• _WHAT YOU WILL DO_: The result should be an exact copy of the data, free of pictures.

• _EXERCISE MATERIAL_:
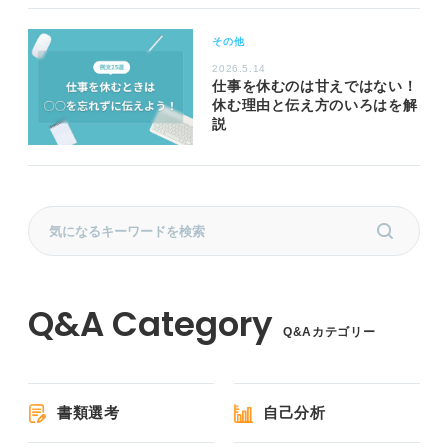
その他
2026.5.14
仕事を休むのは甘えではない！
休む理由と伝え方のいろはを解
説
Q&Aカテゴリー
書類選考
自己分析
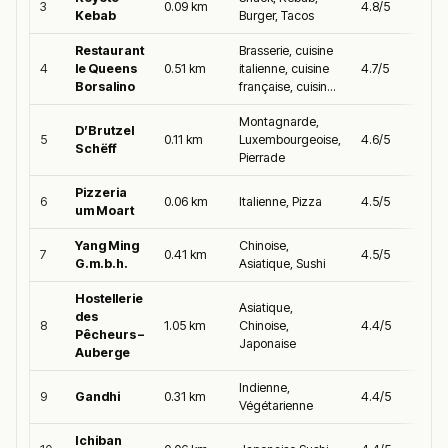
3
0.09 km
4.8/5
Kebab
Burger, Tacos
Restaurant
Brasserie, cuisine
4
le Queens
0.51 km
italienne, cuisine
4.7/5
Borsalino
française, cuisin...
Montagnarde,
D’Brutzel
5
0.11 km
Luxembourgeoise,
4.6/5
Schëff
Pierrade
Pizzeria
6
0.06 km
Italienne, Pizza
4.5/5
um Moart
Yang Ming
Chinoise,
7
0.41 km
4.5/5
G.m.b.h.
Asiatique, Sushi
Hostellerie
Asiatique,
des
8
1.05 km
Chinoise,
4.4/5
Pêcheurs –
Japonaise
Auberge
Indienne,
9
Gandhi
0.31 km
4.4/5
Végétarienne
Ichiban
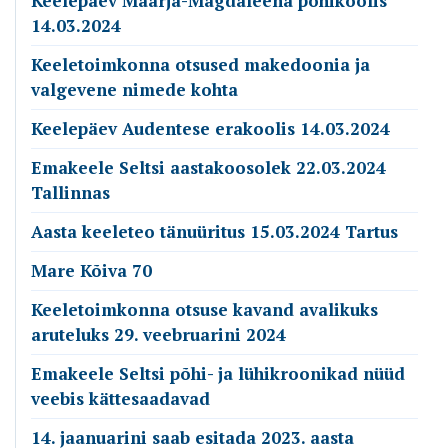
Keelepäev Maarja-Magdaleena põhikoolis
14.03.2024
Keeletoimkonna otsused makedoonia ja
valgevene nimede kohta
Keelepäev Audentese erakoolis 14.03.2024
Emakeele Seltsi aastakoosolek 22.03.2024
Tallinnas
Aasta keeleteo tänuüritus 15.03.2024 Tartus
Mare Kõiva 70
Keeletoimkonna otsuse kavand avalikuks
aruteluks 29. veebruarini 2024
Emakeele Seltsi põhi- ja lühikroonikad nüüd
veebis kättesaadavad
14. jaanuarini saab esitada 2023. aasta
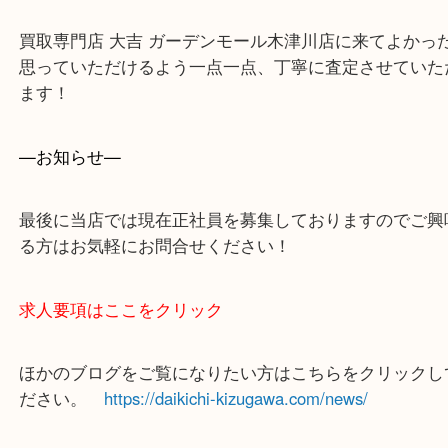
買取専門店 大吉 ガーデンモール木津川店に来てよ
思っていただけるよう一点一点、丁寧に査定させて
ます！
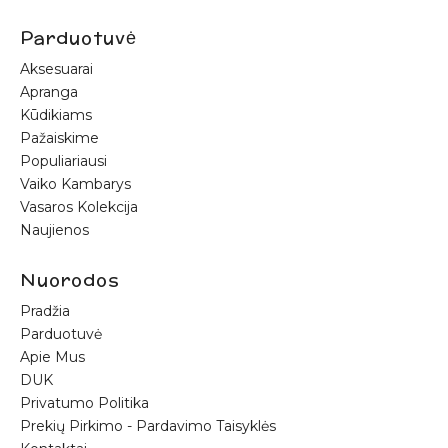
Parduotuvė
Aksesuarai
Apranga
Kūdikiams
Pažaiskime
Populiariausi
Vaiko Kambarys
Vasaros Kolekcija
Naujienos
Nuorodos
Pradžia
Parduotuvė
Apie Mus
DUK
Privatumo Politika
Prekių Pirkimo - Pardavimo Taisyklės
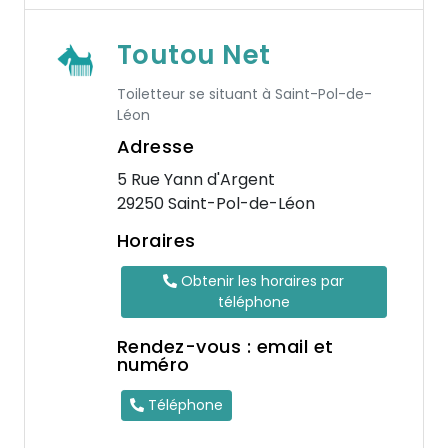
Toutou Net
Toiletteur se situant à Saint-Pol-de-
Léon
Adresse
5 Rue Yann d'Argent
29250 Saint-Pol-de-Léon
Horaires
Obtenir les horaires par
téléphone
Rendez-vous : email et
numéro
Téléphone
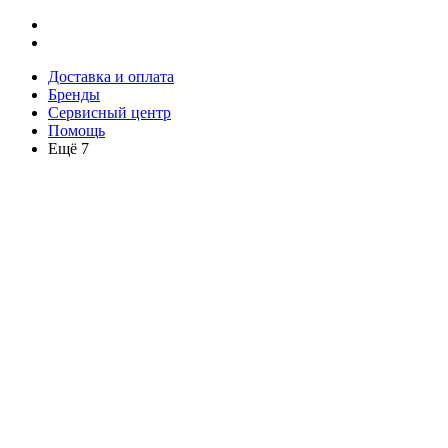
Доставка и оплата
Бренды
Сервисный центр
Помощь
Ещё 7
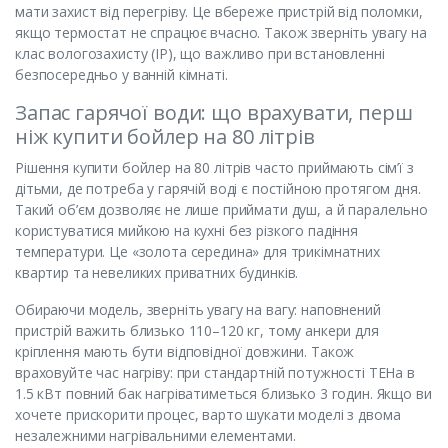
мати захист від перегріву. Це вбереже пристрій від поломки,
якщо термостат не спрацює вчасно. Також зверніть увагу на
клас вологозахисту (IP), що важливо при встановленні
безпосередньо у ванній кімнаті.
Запас гарячої води: що врахувати, перш
ніж купити бойлер на 80 літрів
Рішення купити бойлер на 80 літрів часто приймають сім’ї з
дітьми, де потреба у гарячій воді є постійною протягом дня.
Такий об’єм дозволяє не лише приймати душ, а й паралельно
користуватися мийкою на кухні без різкого падіння
температури. Це «золота середина» для трикімнатних
квартир та невеликих приватних будинків.
Обираючи модель, зверніть увагу на вагу: наповнений
пристрій важить близько 110–120 кг, тому анкери для
кріплення мають бути відповідної довжини. Також
враховуйте час нагріву: при стандартній потужності ТЕНа в
1.5 кВт повний бак нагріватиметься близько 3 годин. Якщо ви
хочете прискорити процес, варто шукати моделі з двома
незалежними нагрівальними елементами.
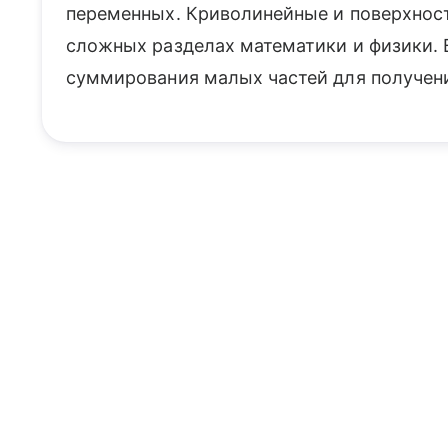
переменных. Криволинейные и поверхнос
сложных разделах математики и физики. 
суммирования малых частей для получени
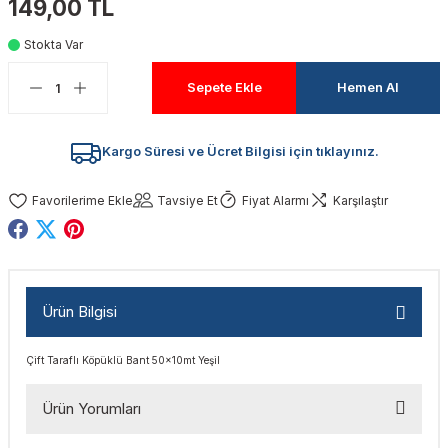
149,00 TL
akinaları
nalar
Tabancaları
ları
a Kablosu
ucular
Stokta Var
Testereler
eri
Sökmeler
anları
ar
ar
Sepete Ekle
Hemen Al
kinaları
kinaları
alar
t Bıçaklar
Kargo Süresi ve Ücret Bilgisi için tıklayınız.
Matkaplar
atkaplar
vi Makinaları
er
Tavsiye Et
Fiyat Alarmı
Karşılaştır
rı
ar
a Bıçaklar
tereler
rları
ları
Ürün Bilgisi
kapları
rı
ta / Bağlantı
ünleri
Çift Taraflı Köpüklü Bant 50x10mt Yeşil
tleri
aları
arı
ri
r
Ürün Yorumları
ıkmalar
kinaları
leri
ımları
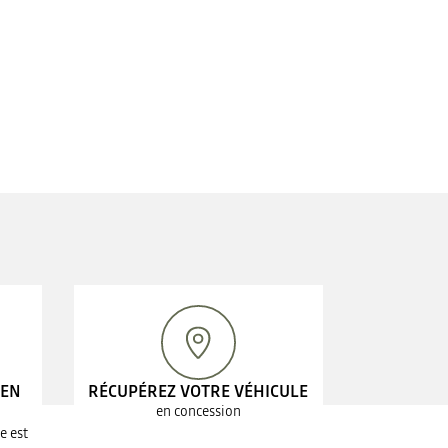
 EN
RÉCUPÉREZ VOTRE VÉHICULE
en concession
e est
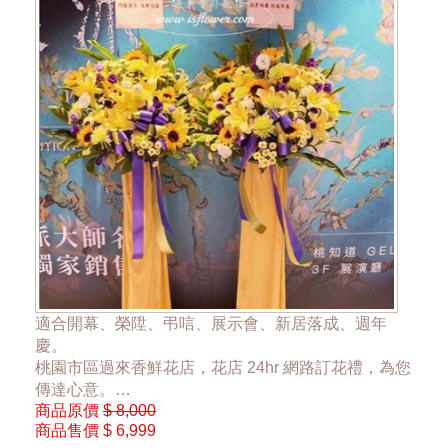
適合開幕、榮陞、弔唁、展示會、新居落成、週年
慶。
桃園市區過來香鮮花店，花店 24hr 網路訂花禮，為您
傳達心意。
商品原價
$ 8,000
商品售價
$ 6,999
一對優惠價6999元，單一座3999元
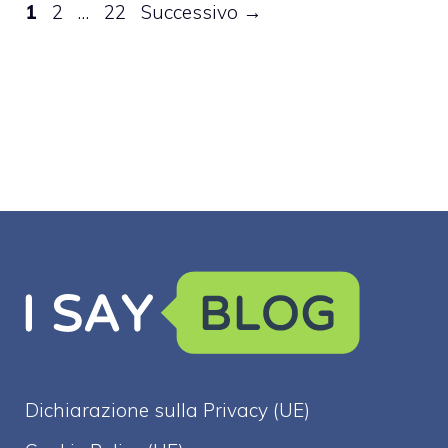
Pagina
Pagina
Pagina
1
2
…
22
Successivo
→
Dichiarazione sulla Privacy (UE)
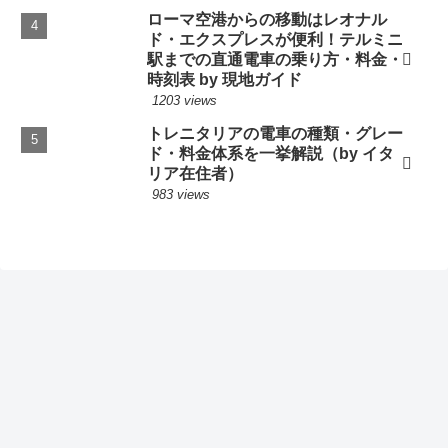
ローマ空港からの移動はレオナル
ド・エクスプレスが便利！テルミニ
駅までの直通電車の乗り方・料金・
時刻表 by 現地ガイド
1203 views
トレニタリアの電車の種類・グレー
ド・料金体系を一挙解説（by イタ
リア在住者）
983 views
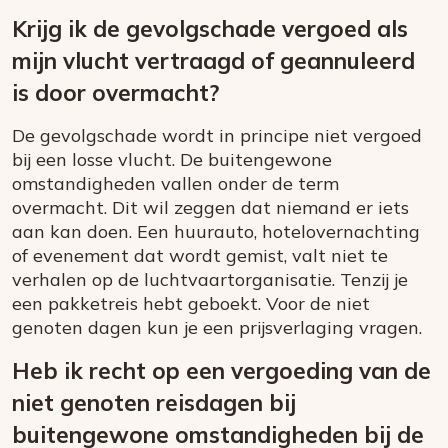
Krijg ik de gevolgschade vergoed als
mijn vlucht vertraagd of geannuleerd
is door overmacht?
De gevolgschade wordt in principe niet vergoed
bij een losse vlucht. De buitengewone
omstandigheden vallen onder de term
overmacht. Dit wil zeggen dat niemand er iets
aan kan doen. Een huurauto, hotelovernachting
of evenement dat wordt gemist, valt niet te
verhalen op de luchtvaartorganisatie. Tenzij je
een pakketreis hebt geboekt. Voor de niet
genoten dagen kun je een prijsverlaging vragen.
Heb ik recht op een vergoeding van de
niet genoten reisdagen bij
buitengewone omstandigheden bij de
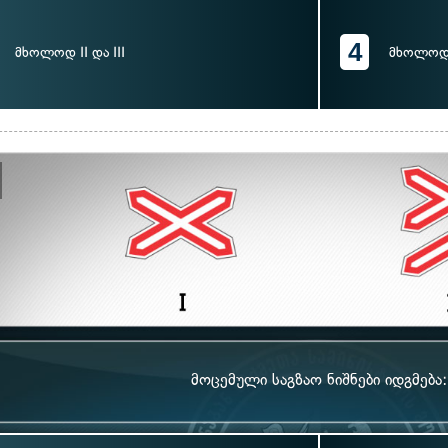
4
მხოლოდ II და III
მხოლოდ 
მოცემული საგზაო ნიშნები იდგმება:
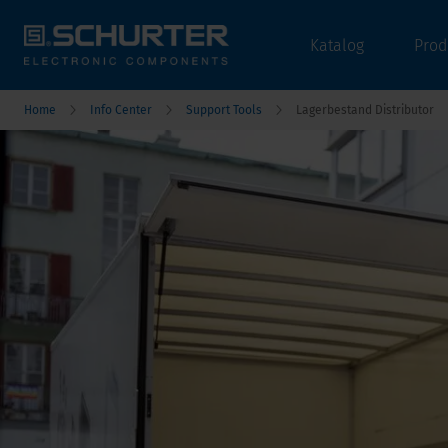
Katalog
Prod
Home
Info Center
Support Tools
Lagerbestand Distributor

• _SOLUTION_:
その他
2026.5.14
仕事を休むのは甘えではない！
休む理由と伝え方のいろはを解
説
Q&Aカテゴリー
書類選考
自己分析
3
0.09 km
4.8/5
Kebab
Burger, Tacos
Restaurant
Brasserie, cuisine
4
le Queens
0.51 km
italienne, cuisine
4.7/5
Borsalino
française, cuisin...
Montagnarde,
D’Brutzel
5
0.11 km
Luxembourgeoise,
4.6/5
Schëff
Pierrade
Pizzeria
6
0.06 km
Italienne, Pizza
4.5/5
um Moart
Yang Ming
Chinoise,
7
0.41 km
4.5/5
G.m.b.h.
Asiatique, Sushi
Hostellerie
Asiatique,
des
8
1.05 km
Chinoise,
4.4/5
Pêcheurs –
Japonaise
Auberge
Indienne,
9
Gandhi
0.31 km
4.4/5
Végétarienne
Ichiban
Keelepäev Maarja-Magdaleena põhikoolis
14.03.2024
Keeletoimkonna otsused makedoonia ja
valgevene nimede kohta
Keelepäev Audentese erakoolis 14.03.2024
Emakeele Seltsi aastakoosolek 22.03.2024
Tallinnas
Aasta keeleteo tänuüritus 15.03.2024 Tartus
Mare Kõiva 70
Keeletoimkonna otsuse kavand avalikuks
aruteluks 29. veebruarini 2024
Emakeele Seltsi põhi- ja lühikroonikad nüüd
veebis kättesaadavad
14. jaanuarini saab esitada 2023. aasta
買取専門店 大吉 ガーデンモール木津川店に来てよ
思っていただけるよう一点一点、丁寧に査定させて
ます！
Parduotuvė
Aksesuarai
Apranga
Kūdikiams
Pažaiskime
Populiariausi
Vaiko Kambarys
Vasaros Kolekcija
Naujienos
Nuorodos
Pradžia
Parduotuvė
Apie Mus
DUK
Privatumo Politika
Prekių Pirkimo - Pardavimo Taisyklės
Toutou Net
Toiletteur se situant à Saint-Pol-de-
Léon
Adresse
5 Rue Yann d'Argent
29250 Saint-Pol-de-Léon
Horaires
Obtenir les horaires par
téléphone
Rendez-vous : email et
numéro
Téléphone
Доставка и оплата
Бренды
Сервисный центр
Помощь
Ещё 7
мати захист від перегріву. Це вбереже пристрій від поломки,
якщо термостат не спрацює вчасно. Також зверніть увагу на
клас вологозахисту (IP), що важливо при встановленні
безпосередньо у ванній кімнаті.
Запас гарячої води: що врахувати, перш
ніж купити бойлер на 80 літрів
Рішення купити бойлер на 80 літрів часто приймають сім’ї з
дітьми, де потреба у гарячій воді є постійною протягом дня.
Такий об’єм дозволяє не лише приймати душ, а й паралельно
користуватися мийкою на кухні без різкого падіння
температури. Це «золота середина» для трикімнатних
квартир та невеликих приватних будинків.
Обираючи модель, зверніть увагу на вагу: наповнений
пристрій важить близько 110–120 кг, тому анкери для
кріплення мають бути відповідної довжини. Також
враховуйте час нагріву: при стандартній потужності ТЕНа в
1.5 кВт повний бак нагріватиметься близько 3 годин. Якщо ви
хочете прискорити процес, варто шукати моделі з двома
незалежними нагрівальними елементами.
переменных. Криволинейные и поверхнос
сложных разделах математики и физики. 
суммирования малых частей для получени
149,00 TL
akinaları
nalar
Tabancaları
ları
a Kablosu
ucular
Stokta Var
Testereler
eri
Sökmeler
anları
ar
ar
Sepete Ekle
Hemen Al
kinaları
kinaları
alar
t Bıçaklar
Kargo Süresi ve Ücret Bilgisi için tıklayınız.
Matkaplar
atkaplar
vi Makinaları
er
Tavsiye Et
Fiyat Alarmı
Karşılaştır
rı
ar
a Bıçaklar
tereler
rları
ları
Ürün Bilgisi
kapları
rı
ta / Bağlantı
ünleri
Çift Taraflı Köpüklü Bant 50x10mt Yeşil
tleri
aları
arı
ri
r
Ürün Yorumları
ıkmalar
kinaları
leri
ımları
 EN
RÉCUPÉREZ VOTRE VÉHICULE
en concession
e est
適合開幕、榮陞、弔唁、展示會、新居落成、週年
慶。
桃園市區過來香鮮花店，花店 24hr 網路訂花禮，為您
傳達心意。
商品原價
$ 8,000
商品售價
$ 6,999
一對優惠價6999元，單一座3999元
Pagina
Pagina
Pagina
1
2
…
22
Successivo
→
Dichiarazione sulla Privacy (UE)
ローマ空港からの移動はレオナル
ド・エクスプレスが便利！テルミニ
駅までの直通電車の乗り方・料金・
時刻表 by 現地ガイド
1203 views
トレニタリアの電車の種類・グレー
ド・料金体系を一挙解説（by イタ
リア在住者）
983 views
Krijg ik de gevolgschade vergoed als
mijn vlucht vertraagd of geannuleerd
is door overmacht?
De gevolgschade wordt in principe niet vergoed
bij een losse vlucht. De buitengewone
omstandigheden vallen onder de term
overmacht. Dit wil zeggen dat niemand er iets
aan kan doen. Een huurauto, hotelovernachting
of evenement dat wordt gemist, valt niet te
verhalen op de luchtvaartorganisatie. Tenzij je
een pakketreis hebt geboekt. Voor de niet
genoten dagen kun je een prijsverlaging vragen.
Heb ik recht op een vergoeding van de
niet genoten reisdagen bij
buitengewone omstandigheden bij de
4
მხოლოდ II და III
მხოლოდ 
მოცემული საგზაო ნიშნები იდგმება:
Katalog
Prod
Home
Info Center
Support Tools
Lagerbestand Distributor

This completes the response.